Over the past eight years, CBK has worked with other stakeholders to build a financial sector that works for and with Kenyans. An important plank of this vision has been the greening of the financial sector. The vision was operationalized through the issuance of the Kenya Banking Sector Charter in 2019. The four pillars underpinning the vision are customer centricity, risk-based credit pricing, transparency, and ethical banking.
Additionally, CBK supported the Kenyan banking sector in rolling out the Sustainable Finance Initiative (SFI) in 2015. The SFI has been working on entrenching environmental, social and governance considerations in the strategies and business models of banks. Further, CBK was part of the Kenya Green Bonds Programme launched in 2017, to formulate a framework for issuance of green bonds in Kenya. Subsequently, Kenya’s first green bond, issued by a private sector entity, was listed on the Nairobi and London Stock Exchanges in January 2020.
The issuance by CBK of the Guidance on Climate-Related Risk Management in October 2021, is a milestone that will accelerate Kenya’s journey towards being a green finance hub. This initiative will attract global funds that are looking for opportunities to finance initiatives that build climate resilience, and thus positioning Kenya as a premier green finance hub.
Kenya’s Nationally Determined Contributions (NDC) estimates that USD62 billion will be required for climate change adaptation and mitigation measures between 2020 and 2030. The government will mobilise 13 percent (USD8 billion) of this amount with the remainder USD54 billion expected to be mobilised from the private sector and development partners. Accordingly, Kenya’s banking sector is expected to play a pivotal role in financing Kenya’s Nationally Determined Contributions.
3. To which extent did the Central Bank of Kenya leverage the work of the NGFS in its own domestic journey? Any concrete examples?
The work of the NGFS has been instrumental in Kenya’s journey. The NGFS First Comprehensive Report was an important reference for the Guidance on Climate-Related Risk Management. While we were developing the Guidance in 2021, climate-related risk management was fairly novel and the NGFS was a valuable reference point.

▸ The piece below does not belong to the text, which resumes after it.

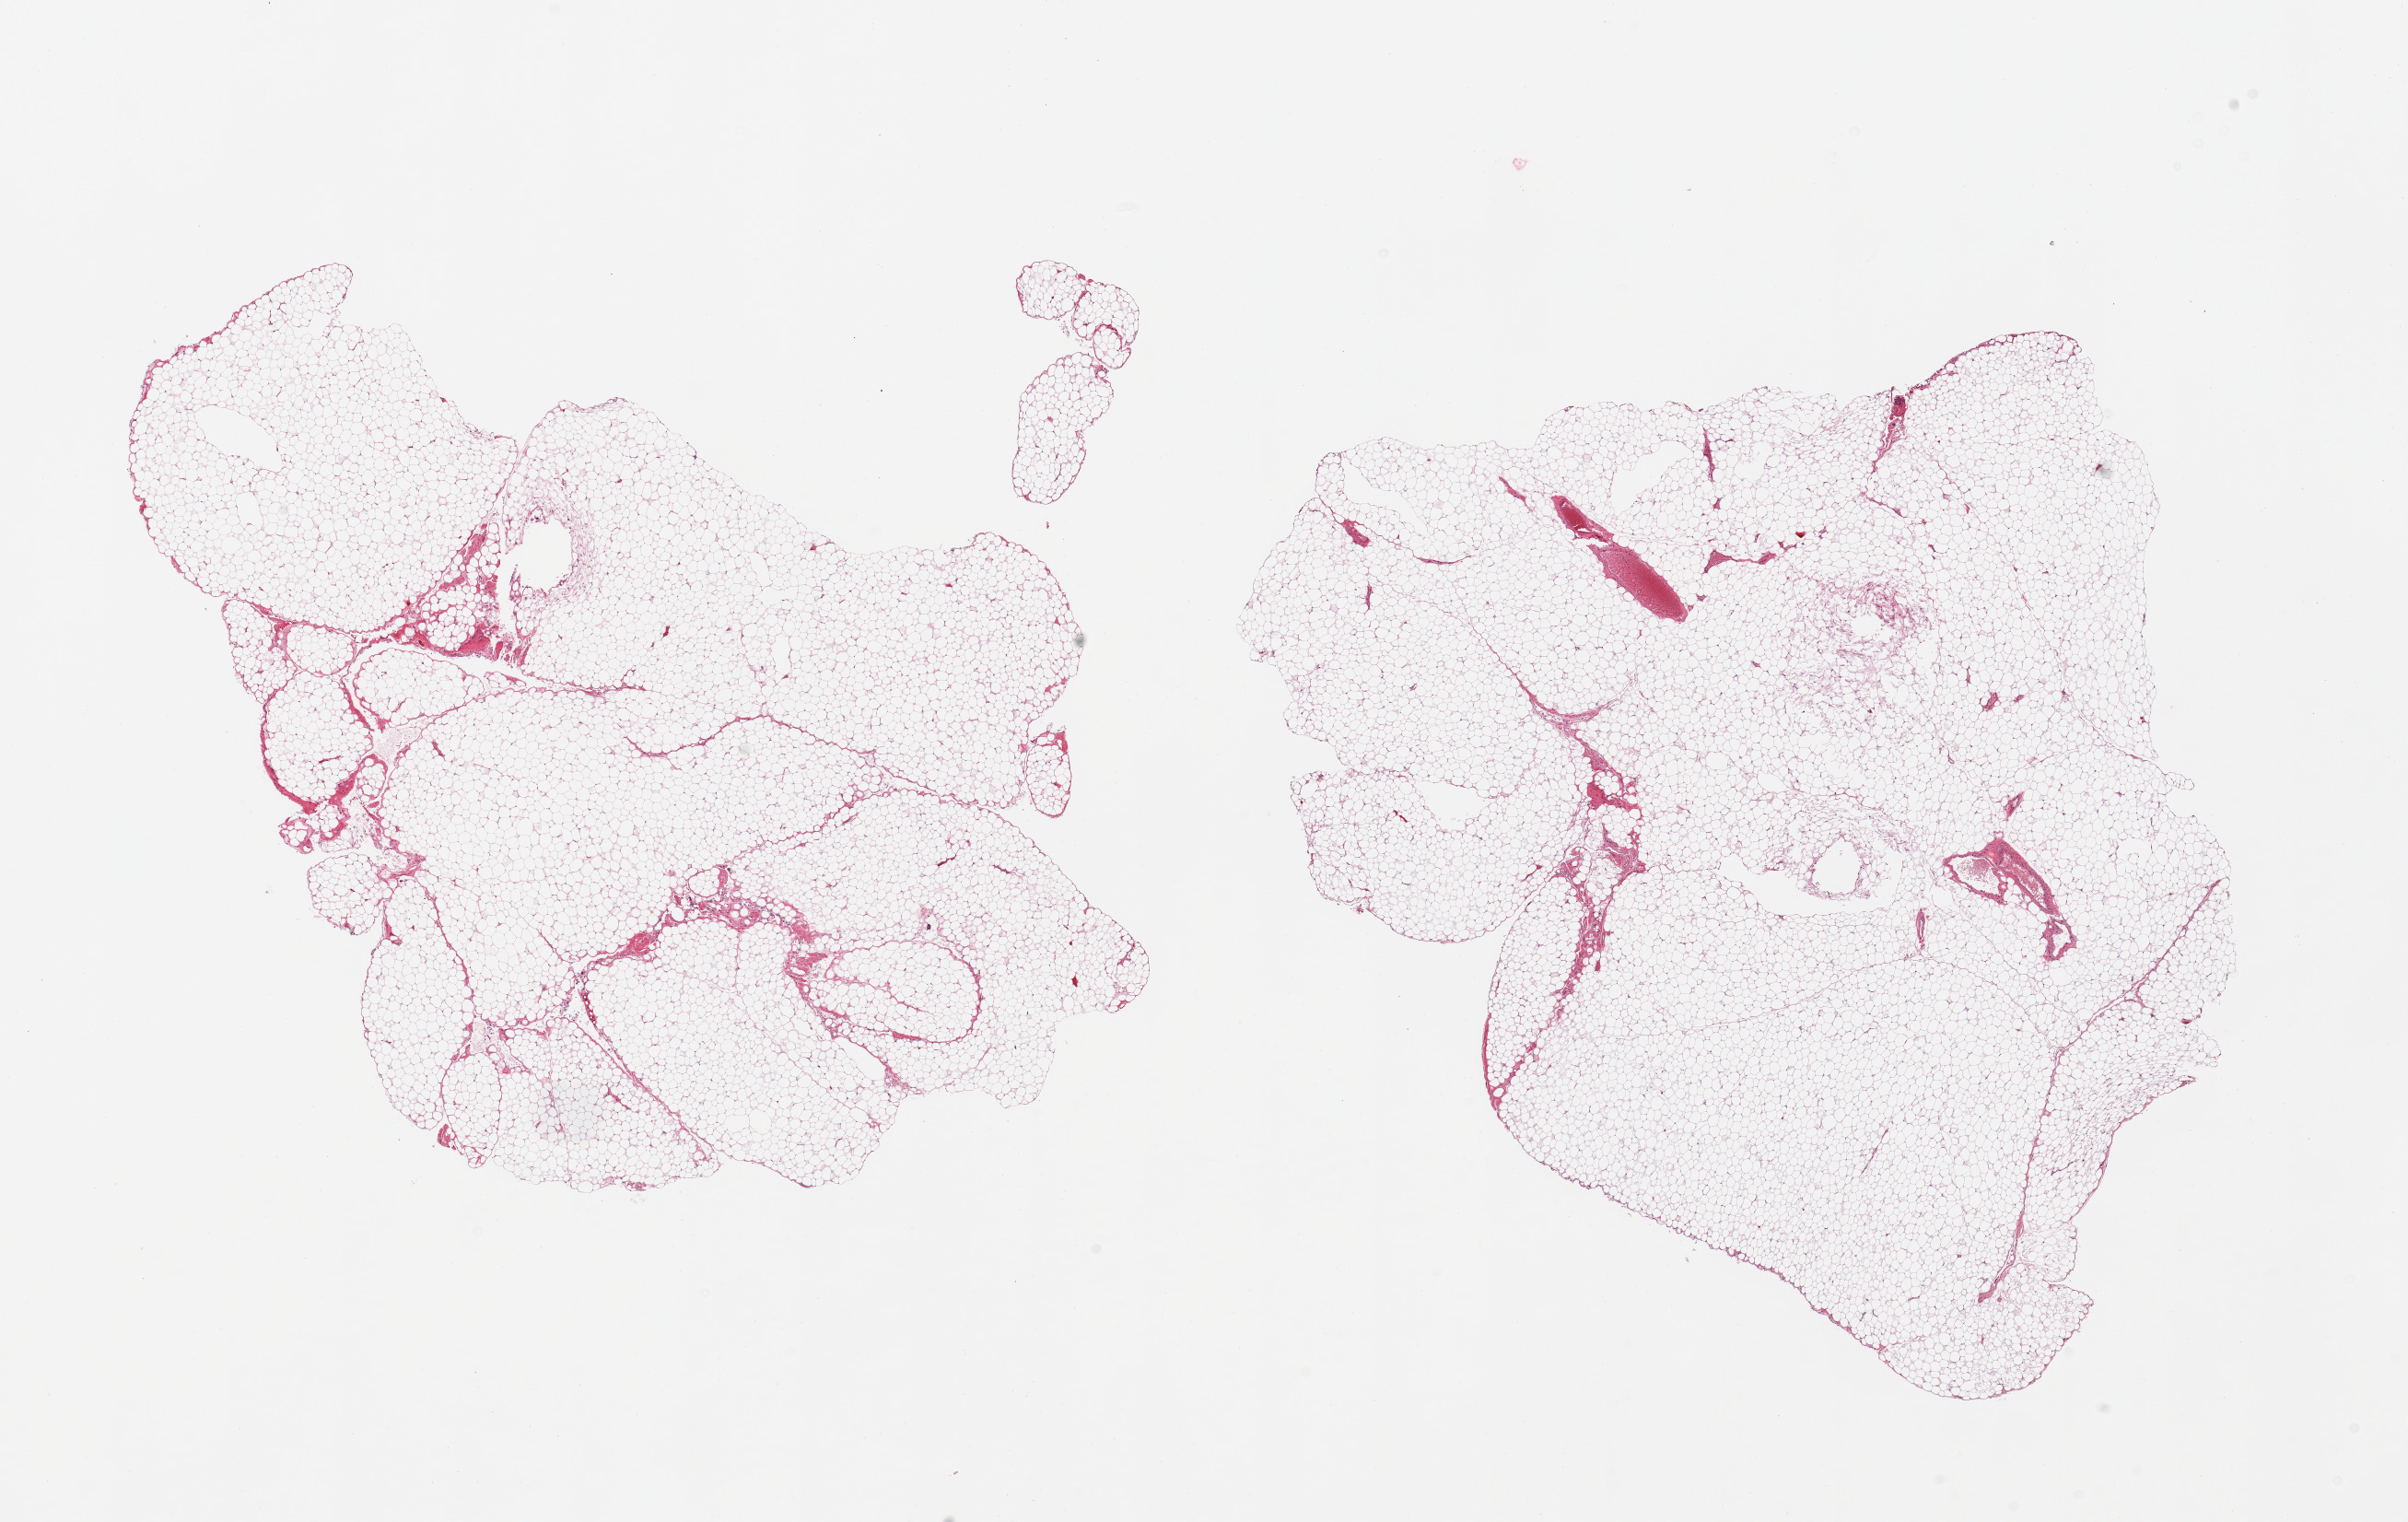
H&E whole-slide image, brightfield, whole scanned area (about 20.7 x 13.1 mm) shown as a low-resolution overview, PAXgene-fixed paraffin-embedded (PFPE) section, target tissue: omentum, donor tissue sample. Donor: female.
Pathologist's review note for this sample: 2 pieces; mature adipose tissue.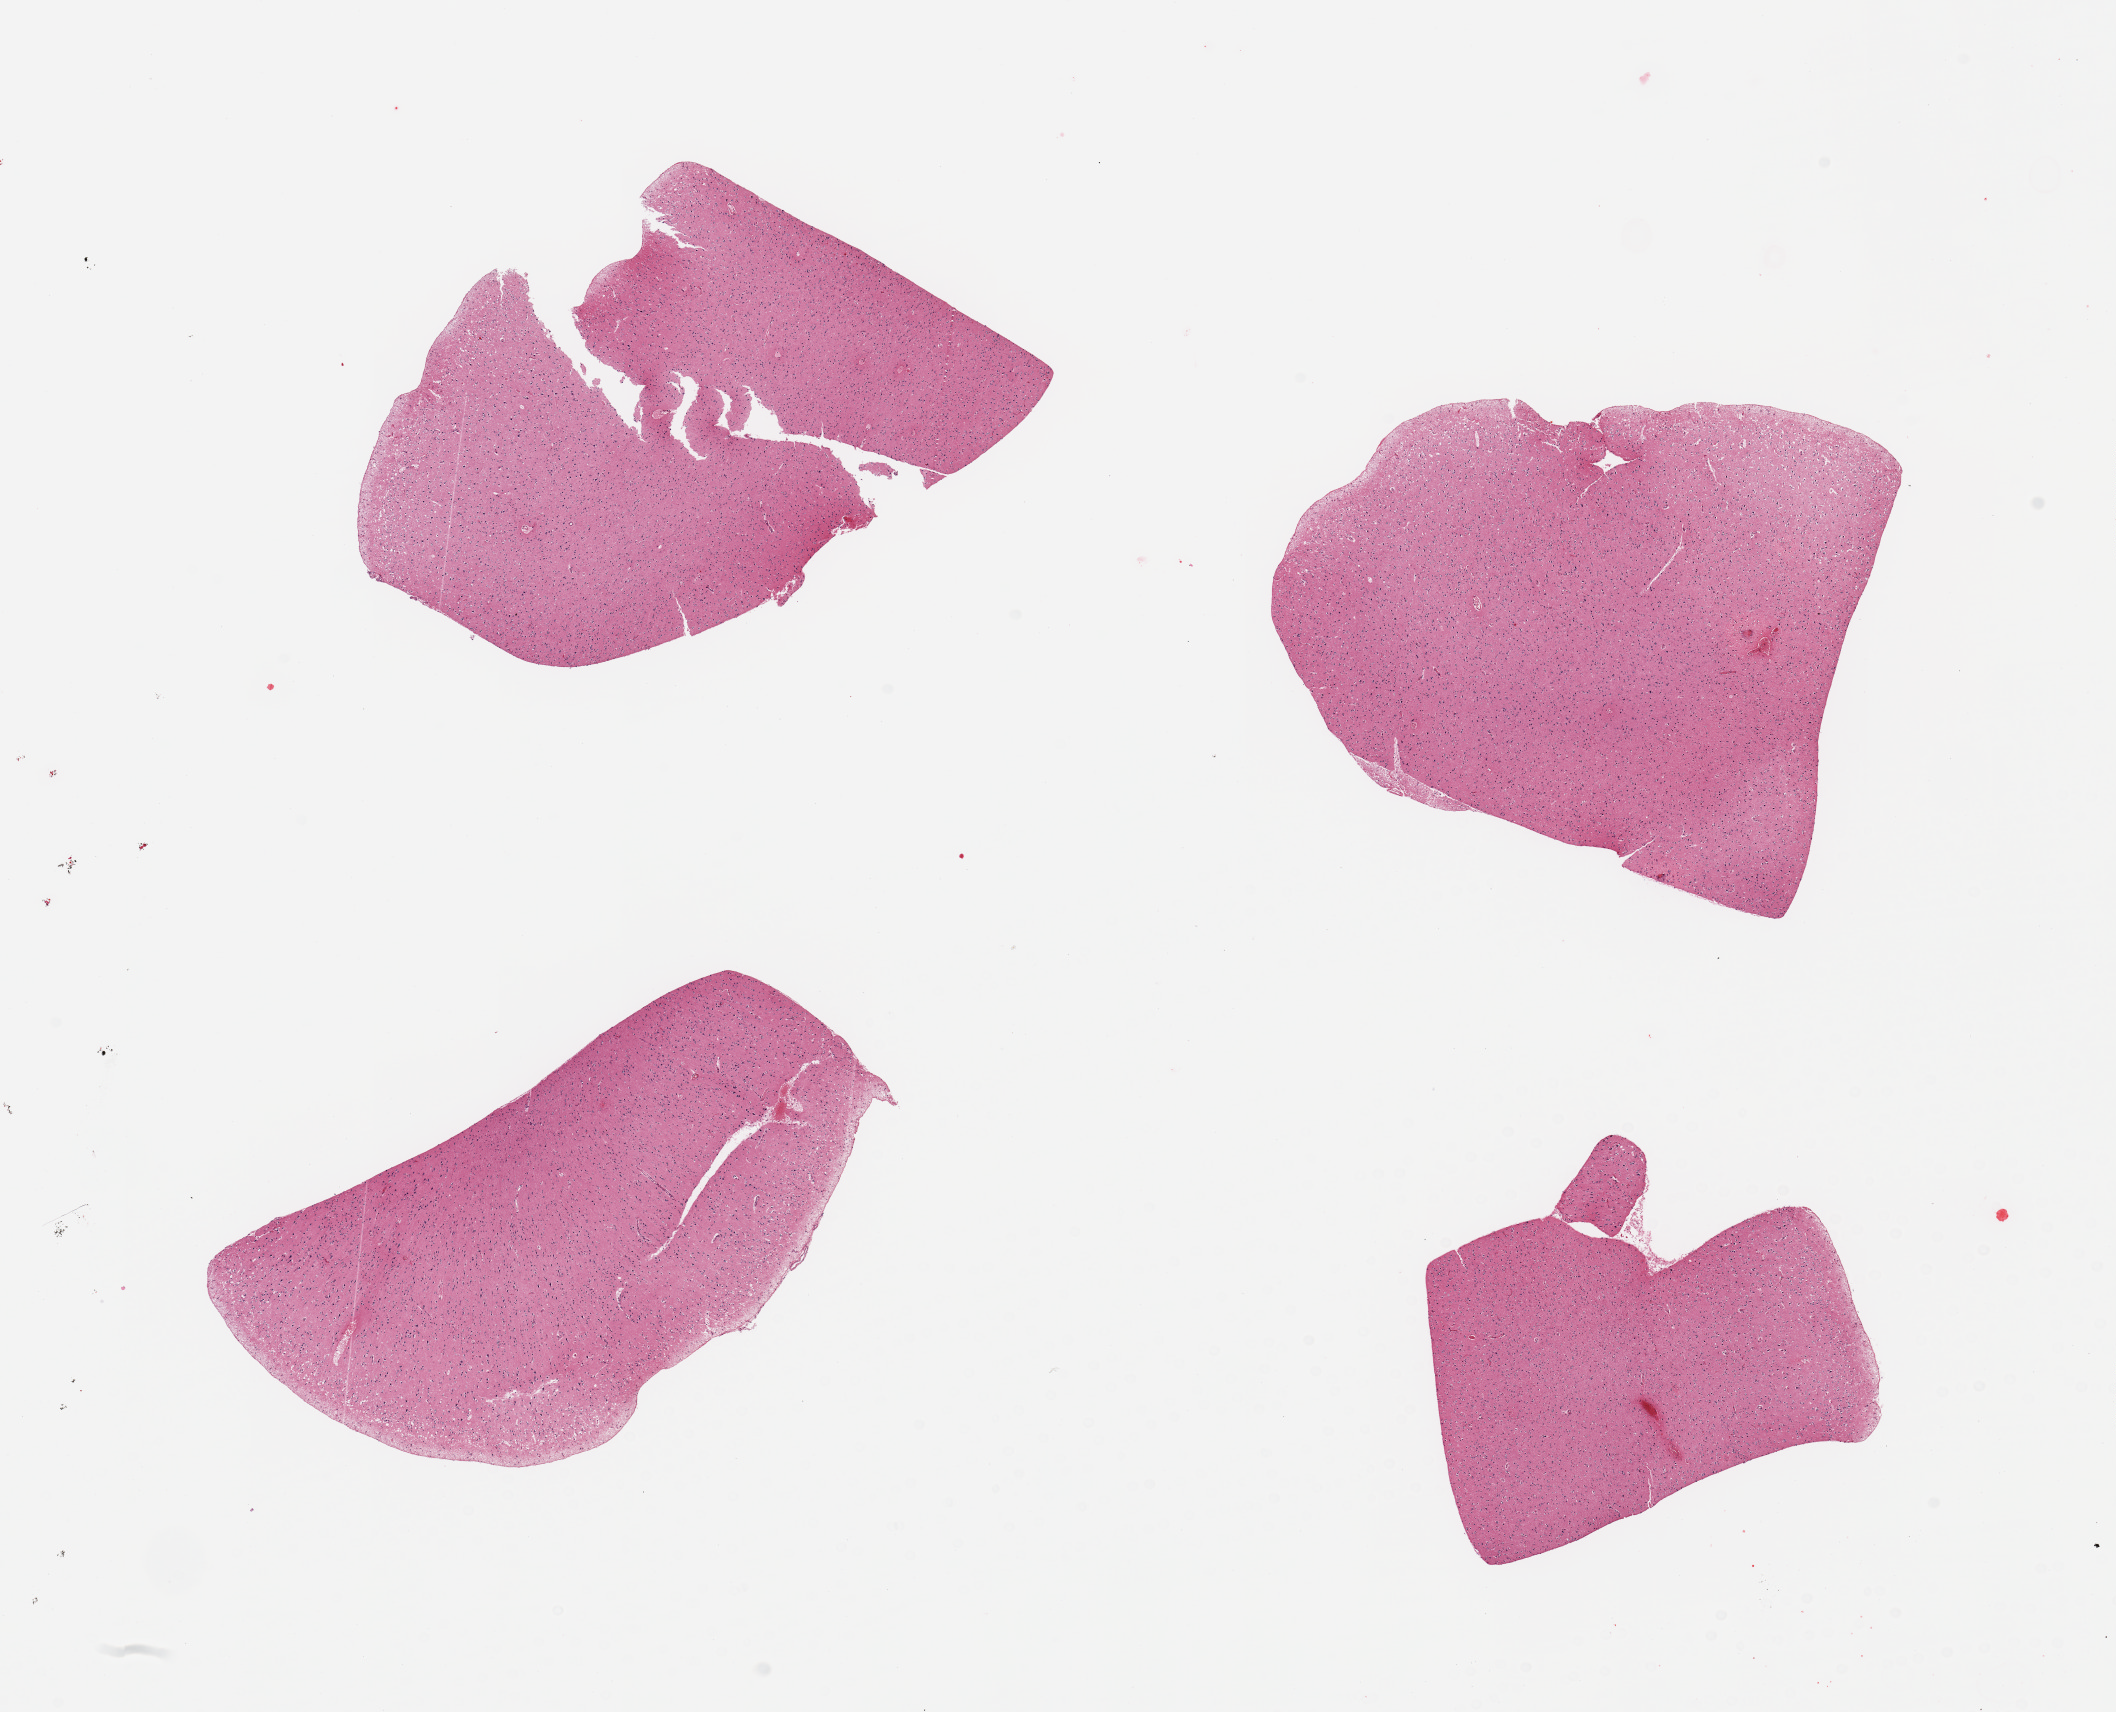
Digitized haematoxylin and eosin-stained section, brightfield — whole scanned area (about 16.7 x 13.5 mm) shown as a low-resolution overview; PAXgene-fixed paraffin-embedded (PFPE) section; target tissue: cerebral cortex; donor tissue sample. Donor sex: male.
Pathologist's review note for this sample: 4 pieces, no abnormalities.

More recently, we have initiated second generation reforms encompassing the development of a green finance taxonomy and aligning climate-related risk management disclosures to the recently issued standards by the International Sustainability Standards Board. In developing the concept note for the proposed green finance taxonomy, we have found the NGFS Report on “Enhancing Market Transparency in Green and Transition Finance” to be a useful guide.
4. One last word?
CBK has started the journey of greening Kenya’s banking sector. We have made progress but much more remains to be done. We shall continue to leverage on the NGFS, learning from others, while also sharing our experiences.